[mòr o vaS] (meuh. POLIC.)
Certes j’étais un enfant de la ville et en dehors du Luco où je chevauchais poneys sauvages et ânes têtus je ne croisais guère d’animaux, mais j’avais à l’occasion de séjours répétés dans les belles campagnes de nos régions de France pu admirer de paisibles bovidés domestiques à cornes à plus d’une reprise.Mieux encore, il m’était arrivé d’accompagner un paysan du coin comme il reconduisait Marguerite, Blanche, Geneviève et toutes les autres jusqu’à l’étable d’où je revenais avec une boîte à lait emplie d’un ou deux litres tout chauds de leur travail.
Les braves et imposantes ruminantes ne m’avaient jamais parues agressives aussi lorsque je croisais pour la première fois un appel à leur éradication j’en fus pour le moins contrarié.
Je crois bien que c’était dans une toujours cocasse aventure des Pieds Nickelés. Les lascars avaient fait le pari d’écrire bien gros sur un mur sur lequel il était pourtant indiqué que cela était interdit sous peine d’amende, mort aux vaches.
J’étais choqué.
Croquignol, Filochard et Ribouldingue qui jusqu’alors emportaient toute ma sympathie souhaitaient occire Marguerite et consœurs. Mais pourquoi me questionnais-je. Et de toute évidence la maréchaussée aussi puisqu’elle les pourchassait matraque au clair afin de leur admonester un sévère rappel à la loi.
“Dans mort aux vaches la vache n’est pas une vache, dans morts aux cons les cons en sont bien.”
Je ne trouvais nulle explication à ce violent mort aux vaches (et n’en demandais point car à six ou sept ans on le sent bien, lire les Pieds Nickelés n’est pas vraiment permis) et plongeait dans un sommeil perturbé pour un très long moment.
La fréquentation naïve quelques années plus tard de camarades se revendiquant au gré des saisons du mouvement punk, de la mouvance anarchiste et autres folkloriques et éphémères associations à but bordélique me permit de découvrir les Clash, les Sex Pistols et le sens de mort aux vaches. J’étais heureux : personne n’en voulait à ce placide mammifère herbivore puisque la vindicte ciblait les forces de l’ordre. Dix ans pour comprendre une expression tordue c’est long.
J’attendrai encore plus longtemps pour en connaître l’origine tourmentée elle aussi, fondée sur une lecture phonétique de l’allemand « Wache » qui marquait les postes de garde des occupants de l’Alsace-Lorraine à la fin du XIXᵉ siècle.

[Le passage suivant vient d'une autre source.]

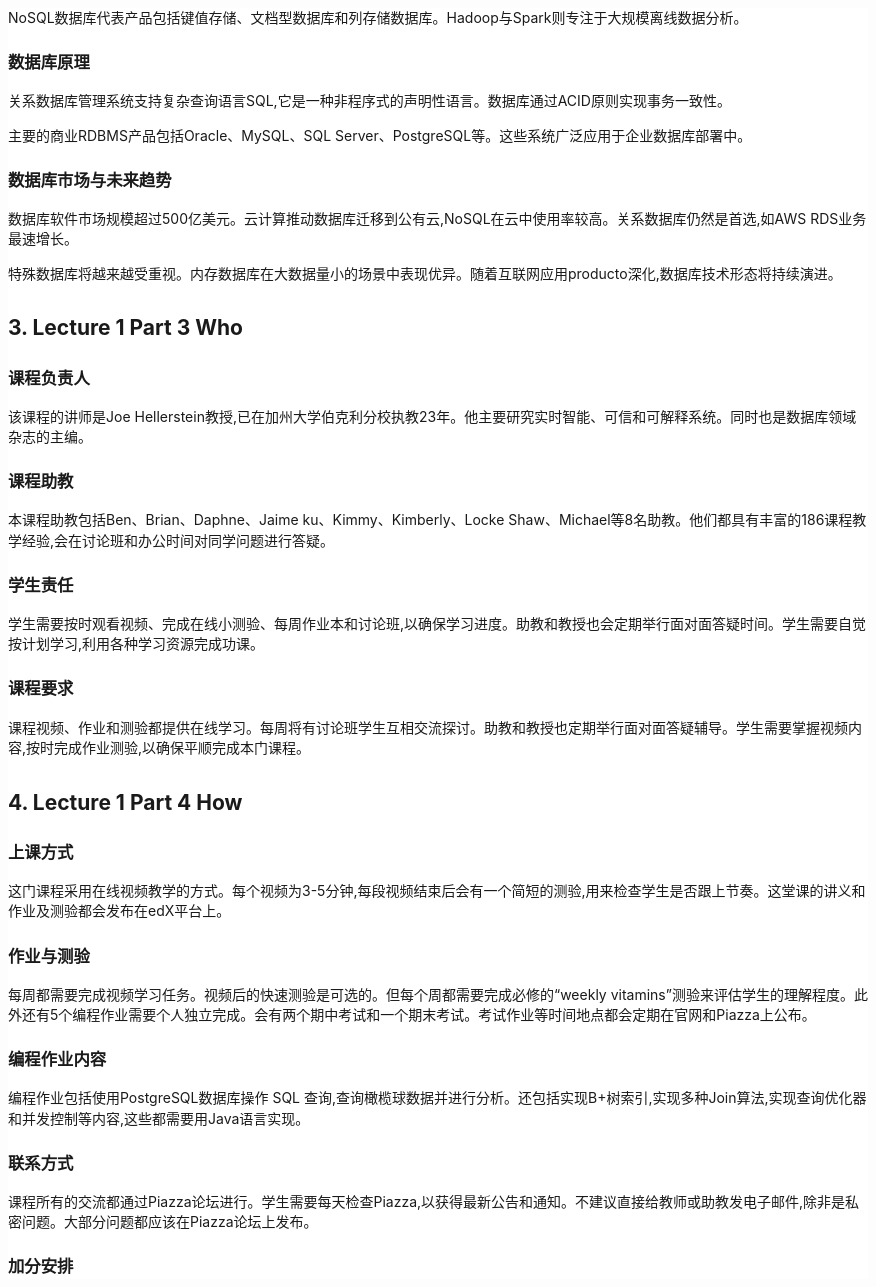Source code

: NoSQL数据库代表产品包括键值存储、文档型数据库和列存储数据库。Hadoop与Spark则专注于大规模离线数据分析。

### 数据库原理

关系数据库管理系统支持复杂查询语言SQL,它是一种非程序式的声明性语言。数据库通过ACID原则实现事务一致性。

主要的商业RDBMS产品包括Oracle、MySQL、SQL Server、PostgreSQL等。这些系统广泛应用于企业数据库部署中。

### 数据库市场与未来趋势

数据库软件市场规模超过500亿美元。云计算推动数据库迁移到公有云,NoSQL在云中使用率较高。关系数据库仍然是首选,如AWS RDS业务最速增长。

特殊数据库将越来越受重视。内存数据库在大数据量小的场景中表现优异。随着互联网应用producto深化,数据库技术形态将持续演进。

## 3. Lecture 1 Part 3 Who

### 课程负责人

该课程的讲师是Joe Hellerstein教授,已在加州大学伯克利分校执教23年。他主要研究实时智能、可信和可解释系统。同时也是数据库领域杂志的主编。

### 课程助教

本课程助教包括Ben、Brian、Daphne、Jaime ku、Kimmy、Kimberly、Locke Shaw、Michael等8名助教。他们都具有丰富的186课程教学经验,会在讨论班和办公时间对同学问题进行答疑。

### 学生责任

学生需要按时观看视频、完成在线小测验、每周作业本和讨论班,以确保学习进度。助教和教授也会定期举行面对面答疑时间。学生需要自觉按计划学习,利用各种学习资源完成功课。

### 课程要求

课程视频、作业和测验都提供在线学习。每周将有讨论班学生互相交流探讨。助教和教授也定期举行面对面答疑辅导。学生需要掌握视频内容,按时完成作业测验,以确保平顺完成本门课程。

## 4. Lecture 1 Part 4 How

### 上课方式

这门课程采用在线视频教学的方式。每个视频为3-5分钟,每段视频结束后会有一个简短的测验,用来检查学生是否跟上节奏。这堂课的讲义和作业及测验都会发布在edX平台上。

### 作业与测验

每周都需要完成视频学习任务。视频后的快速测验是可选的。但每个周都需要完成必修的“weekly vitamins”测验来评估学生的理解程度。此外还有5个编程作业需要个人独立完成。会有两个期中考试和一个期末考试。考试作业等时间地点都会定期在官网和Piazza上公布。

### 编程作业内容

编程作业包括使用PostgreSQL数据库操作 SQL 查询,查询橄榄球数据并进行分析。还包括实现B+树索引,实现多种Join算法,实现查询优化器和并发控制等内容,这些都需要用Java语言实现。

### 联系方式

课程所有的交流都通过Piazza论坛进行。学生需要每天检查Piazza,以获得最新公告和通知。不建议直接给教师或助教发电子邮件,除非是私密问题。大部分问题都应该在Piazza论坛上发布。

### 加分安排

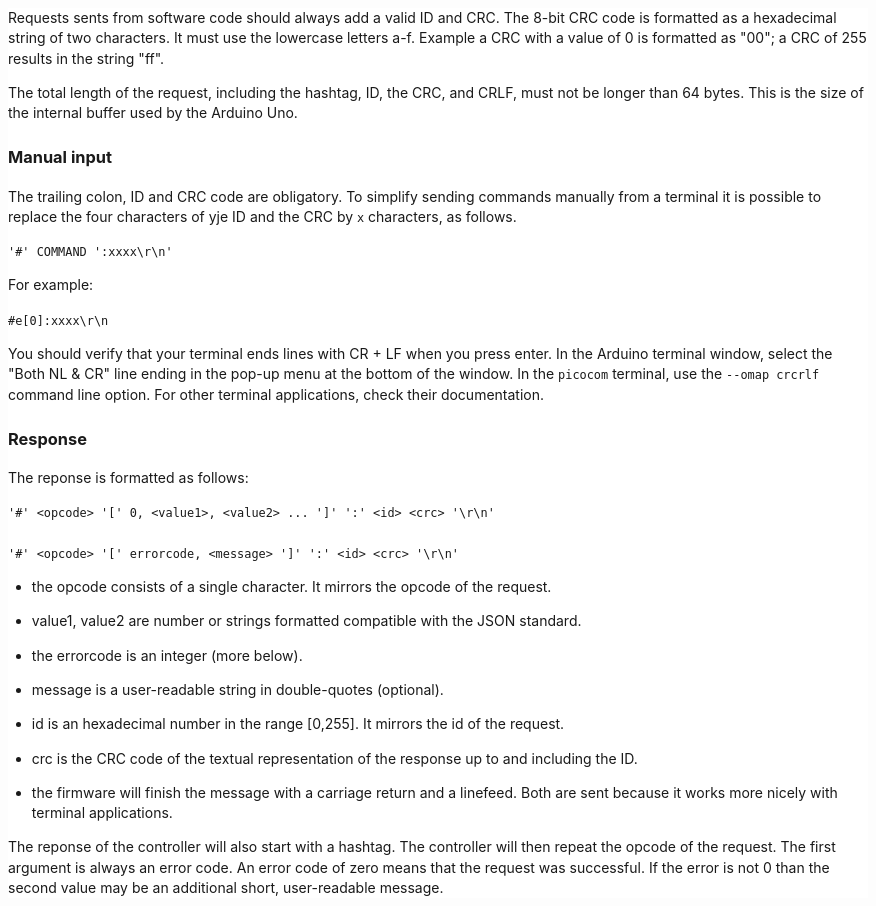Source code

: Requests sents from software code should always add a valid ID and
CRC. The 8-bit CRC code is formatted as a hexadecimal string of two
characters. It must use the lowercase letters a-f. Example a CRC with
a value of 0 is formatted as "00"; a CRC of 255 results in the string
"ff".

The total length of the request, including the hashtag, ID, the CRC,
and CRLF, must not be longer than 64 bytes. This is the size of the
internal buffer used by the Arduino Uno.

### Manual input

The trailing colon, ID and CRC code are obligatory. To simplify
sending commands manually from a terminal it is possible to replace
the four characters of yje ID and the CRC by `x` characters, as
follows.

    '#' COMMAND ':xxxx\r\n'

For example:

    #e[0]:xxxx\r\n

You should verify that your terminal ends lines with CR + LF when you
press enter. In the Arduino terminal window, select the "Both NL & CR"
line ending in the pop-up menu at the bottom of the window. In the
`picocom` terminal, use the `--omap crcrlf` command line option. For
other terminal applications, check their documentation.

### Response

The reponse is formatted as follows:

    '#' <opcode> '[' 0, <value1>, <value2> ... ']' ':' <id> <crc> '\r\n'

    '#' <opcode> '[' errorcode, <message> ']' ':' <id> <crc> '\r\n'

* the opcode consists of a single character. It mirrors the opcode of
  the request.
* value1, value2 are number or strings formatted compatible with the JSON
  standard.
* the errorcode is an integer (more below). 
* message is a user-readable string in double-quotes (optional). 
* id is an hexadecimal number in the range [0,255]. It mirrors the id
  of the request.
* crc is the CRC code of the textual representation of the response up
  to and including the ID.

* the firmware will finish the message with a carriage return and a
  linefeed. Both are sent because it works more nicely with terminal
  applications.

The reponse of the controller will also start with a hashtag. The
controller will then repeat the opcode of the request. The first
argument is always an error code. An error code of zero means that the
request was successful. If the error is not 0 than the second value
may be an additional short, user-readable message.
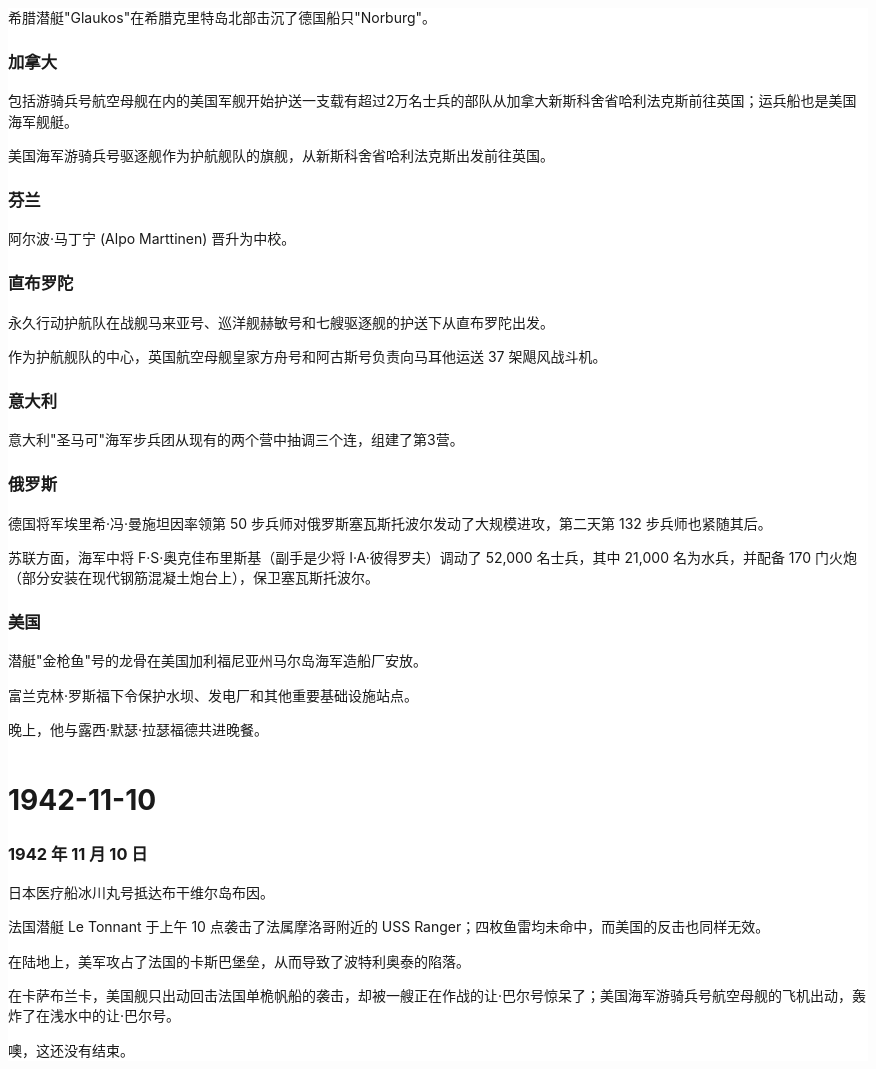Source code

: 希腊潜艇"Glaukos"在希腊克里特岛北部击沉了德国船只"Norburg"。

### 加拿大

包括游骑兵号航空母舰在内的美国军舰开始护送一支载有超过2万名士兵的部队从加拿大新斯科舍省哈利法克斯前往英国；运兵船也是美国海军舰艇。

美国海军游骑兵号驱逐舰作为护航舰队的旗舰，从新斯科舍省哈利法克斯出发前往英国。

### 芬兰

阿尔波·马丁宁 (Alpo Marttinen) 晋升为中校。

### 直布罗陀

永久行动护航队在战舰马来亚号、巡洋舰赫敏号和七艘驱逐舰的护送下从直布罗陀出发。

作为护航舰队的中心，英国航空母舰皇家方舟号和阿古斯号负责向马耳他运送 37
架飓风战斗机。

### 意大利

意大利"圣马可"海军步兵团从现有的两个营中抽调三个连，组建了第3营。

### 俄罗斯

德国将军埃里希·冯·曼施坦因率领第 50
步兵师对俄罗斯塞瓦斯托波尔发动了大规模进攻，第二天第 132
步兵师也紧随其后。

苏联方面，海军中将 F·S·奥克佳布里斯基（副手是少将 I·A·彼得罗夫）调动了
52,000 名士兵，其中 21,000 名为水兵，并配备 170
门火炮（部分安装在现代钢筋混凝土炮台上），保卫塞瓦斯托波尔。

### 美国

潜艇"金枪鱼"号的龙骨在美国加利福尼亚州马尔岛海军造船厂安放。

富兰克林·罗斯福下令保护水坝、发电厂和其他重要基础设施站点。

晚上，他与露西·默瑟·拉瑟福德共进晚餐。

# 1942-11-10

### 1942 年 11 月 10 日

日本医疗船冰川丸号抵达布干维尔岛布因。

法国潜艇 Le Tonnant 于上午 10 点袭击了法属摩洛哥附近的 USS
Ranger；四枚鱼雷均未命中，而美国的反击也同样无效。

在陆地上，美军攻占了法国的卡斯巴堡垒，从而导致了波特利奥泰的陷落。

在卡萨布兰卡，美国舰只出动回击法国单桅帆船的袭击，却被一艘正在作战的让·巴尔号惊呆了；美国海军游骑兵号航空母舰的飞机出动，轰炸了在浅水中的让·巴尔号。

噢，这还没有结束。
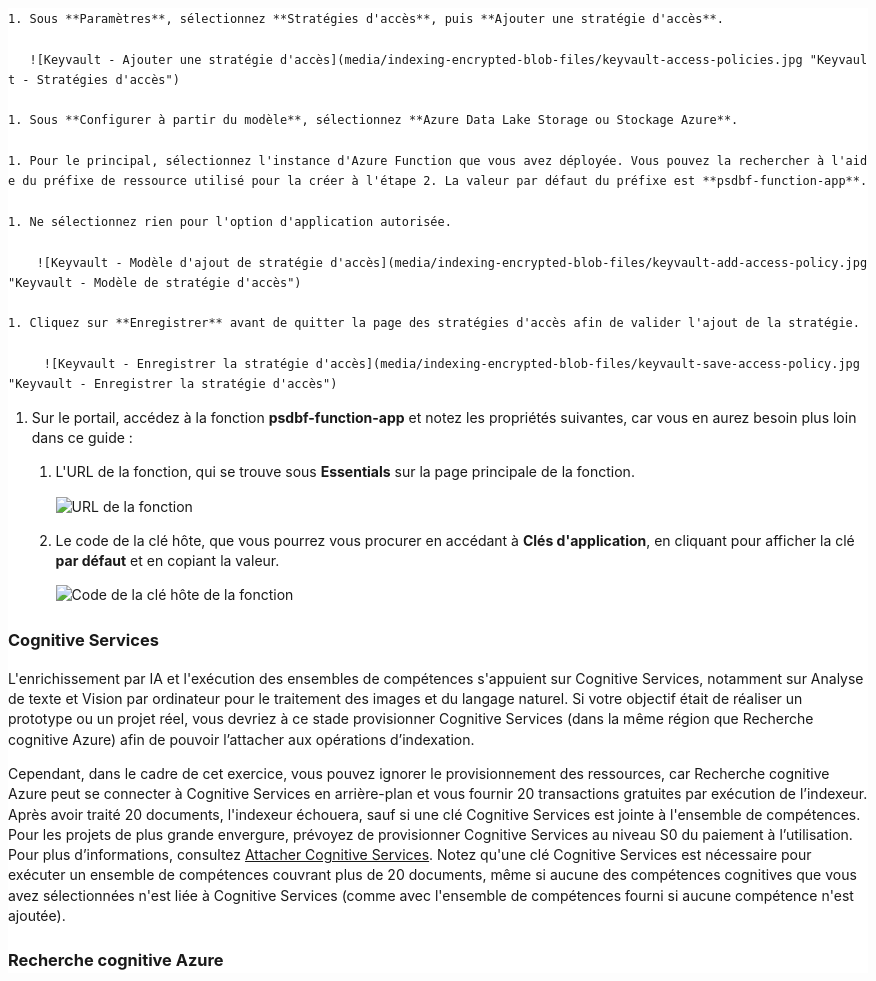     1. Sous **Paramètres**, sélectionnez **Stratégies d'accès**, puis **Ajouter une stratégie d'accès**.
     
       ![Keyvault - Ajouter une stratégie d'accès](media/indexing-encrypted-blob-files/keyvault-access-policies.jpg "Keyvault - Stratégies d'accès")

    1. Sous **Configurer à partir du modèle**, sélectionnez **Azure Data Lake Storage ou Stockage Azure**.

    1. Pour le principal, sélectionnez l'instance d'Azure Function que vous avez déployée. Vous pouvez la rechercher à l'aide du préfixe de ressource utilisé pour la créer à l'étape 2. La valeur par défaut du préfixe est **psdbf-function-app**.

    1. Ne sélectionnez rien pour l'option d'application autorisée.
     
        ![Keyvault - Modèle d'ajout de stratégie d'accès](media/indexing-encrypted-blob-files/keyvault-add-access-policy.jpg "Keyvault - Modèle de stratégie d'accès")

    1. Cliquez sur **Enregistrer** avant de quitter la page des stratégies d'accès afin de valider l'ajout de la stratégie.
     
         ![Keyvault - Enregistrer la stratégie d'accès](media/indexing-encrypted-blob-files/keyvault-save-access-policy.jpg "Keyvault - Enregistrer la stratégie d'accès")

1. Sur le portail, accédez à la fonction **psdbf-function-app** et notez les propriétés suivantes, car vous en aurez besoin plus loin dans ce guide :

    1. L'URL de la fonction, qui se trouve sous **Essentials** sur la page principale de la fonction.
    
        ![URL de la fonction](media/indexing-encrypted-blob-files/function-uri.jpg "Où trouver l'URL Azure Function")

    1. Le code de la clé hôte, que vous pourrez vous procurer en accédant à **Clés d'application**, en cliquant pour afficher la clé **par défaut** et en copiant la valeur.
     
        ![Code de la clé hôte de la fonction](media/indexing-encrypted-blob-files/function-host-key.jpg "Où trouver le code de la clé hôte Azure Function")

### <a name="cognitive-services"></a>Cognitive Services

L'enrichissement par IA et l'exécution des ensembles de compétences s'appuient sur Cognitive Services, notamment sur Analyse de texte et Vision par ordinateur pour le traitement des images et du langage naturel. Si votre objectif était de réaliser un prototype ou un projet réel, vous devriez à ce stade provisionner Cognitive Services (dans la même région que Recherche cognitive Azure) afin de pouvoir l’attacher aux opérations d’indexation.

Cependant, dans le cadre de cet exercice, vous pouvez ignorer le provisionnement des ressources, car Recherche cognitive Azure peut se connecter à Cognitive Services en arrière-plan et vous fournir 20 transactions gratuites par exécution de l’indexeur. Après avoir traité 20 documents, l'indexeur échouera, sauf si une clé Cognitive Services est jointe à l'ensemble de compétences. Pour les projets de plus grande envergure, prévoyez de provisionner Cognitive Services au niveau S0 du paiement à l’utilisation. Pour plus d’informations, consultez [Attacher Cognitive Services](cognitive-search-attach-cognitive-services.md). Notez qu'une clé Cognitive Services est nécessaire pour exécuter un ensemble de compétences couvrant plus de 20 documents, même si aucune des compétences cognitives que vous avez sélectionnées n'est liée à Cognitive Services (comme avec l'ensemble de compétences fourni si aucune compétence n'est ajoutée).

### <a name="azure-cognitive-search"></a>Recherche cognitive Azure

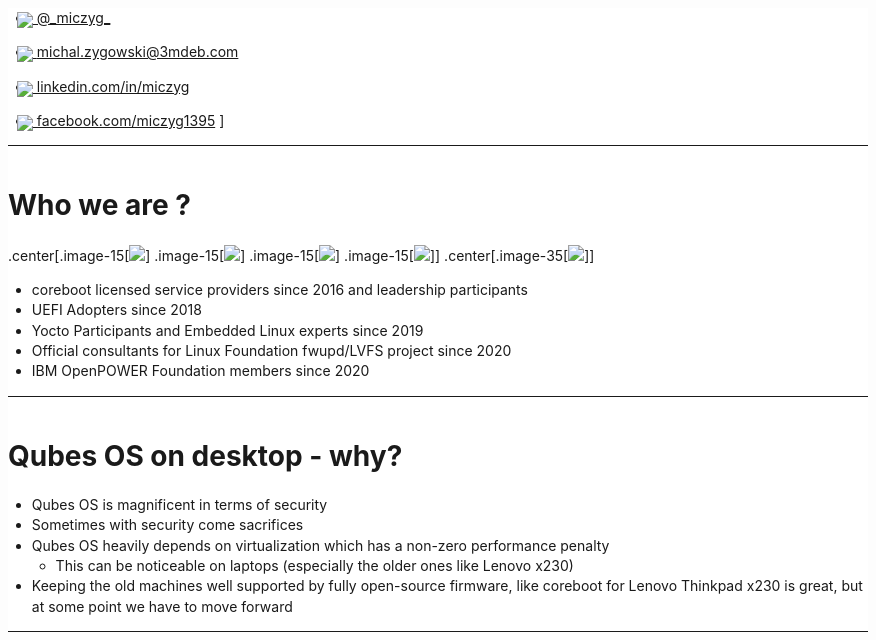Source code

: - <a href="https://twitter.com/_miczyg_"><img
  src="/remark-templates/3mdeb-presentation-template/images/twitter.png"
  width="24px" style="margin-bottom:-5px; margin-left:-15px"/> @\_miczyg\_</a>

- <a href="mailto:michal.zygowski@3mdeb.com"><img
  src="/remark-templates/3mdeb-presentation-template/images/email.png"
  width="24px" style="margin-bottom:-5px; margin-left:-15px"/>
  michal.zygowski@3mdeb.com</a>

- <a href="https://www.linkedin.com/in/miczyg"><img
  src="/remark-templates/3mdeb-presentation-template/images/linkedin.png"
  width="24px" style="margin-bottom:-5px; margin-left:-15px"/>
  linkedin.com/in/miczyg</a>

- <a href="https://www.facebook.com/miczyg1395"><img
    src="/remark-templates/3mdeb-presentation-template/images/facebook.png"
    width="24px" style="margin-bottom:-5px; margin-left:-15px"/>
  facebook.com/miczyg1395</a> ]

---

# Who we are ?

.center[.image-15[![](/remark-templates/3mdeb-presentation-template/images/coreboot-1024x1024.png)]
.image-15[![](/remark-templates/3mdeb-presentation-template/images/uefi-1024x1024.png)]
.image-15[![](/remark-templates/3mdeb-presentation-template/images/lvfs.png)]
.image-15[![](/remark-templates/3mdeb-presentation-template/images/yocto.png)]]
.center[.image-35[![](/remark-templates/3mdeb-presentation-template/images/openpower.svg)]]

- coreboot licensed service providers since 2016 and leadership participants
- UEFI Adopters since 2018
- Yocto Participants and Embedded Linux experts since 2019
- Official consultants for Linux Foundation fwupd/LVFS project since 2020
- IBM OpenPOWER Foundation members since 2020

---

# Qubes OS on desktop - why?

- Qubes OS is magnificent in terms of security
- Sometimes with security come sacrifices
- Qubes OS heavily depends on virtualization which has a non-zero performance
  penalty
  + This can be noticeable on laptops (especially the older ones like Lenovo
    x230)
- Keeping the old machines well supported by fully open-source firmware, like
  coreboot for Lenovo Thinkpad x230 is great, but at some point we have to move
  forward

---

🎼🎶Vous n’aurez pas l’Alsace et la Lorraine / Et malgré vous nous resterons Français / Vous avez pu germaniser la plaine / 🎶Mais notre cœur vous ne l’aurez jamais !🎶 nasillaient dès 1871 Mlle Chrétienno et Gauthier (chanteurs que l’on classera en has been plutôt qu’en surannés) sur ces paroles de Gaston Villemer et de Henri Nazet dont je m’étonne franchement qu’elles ne contiennent aucun mort aux vaches; un manque de rime peut-être.
Bourrache, cache-cache, bâche : moyen. Antislash : inexistant à l’époque. Smash, squash : trop sportif. C’est donc bien ça, il n’y avait pas de rime disponible.
Mes camarades à crête, épingles à nourrice dans le nez et rat sur l’épaule étant pour la plupart devenus notaires, dentistes, chefs d’entreprises, publicitaires, enfin notables, m’est avis qu’ils n’ont plus rien contre Marguerite et que mort aux vaches est désormais suranné. Affaire classée.
NB : cette chronique n’était donc adressée qu’à l’enfant trop longtemps ignorant des mots de la révolte que je fus. Oui, des fois j’écris juste pour moi.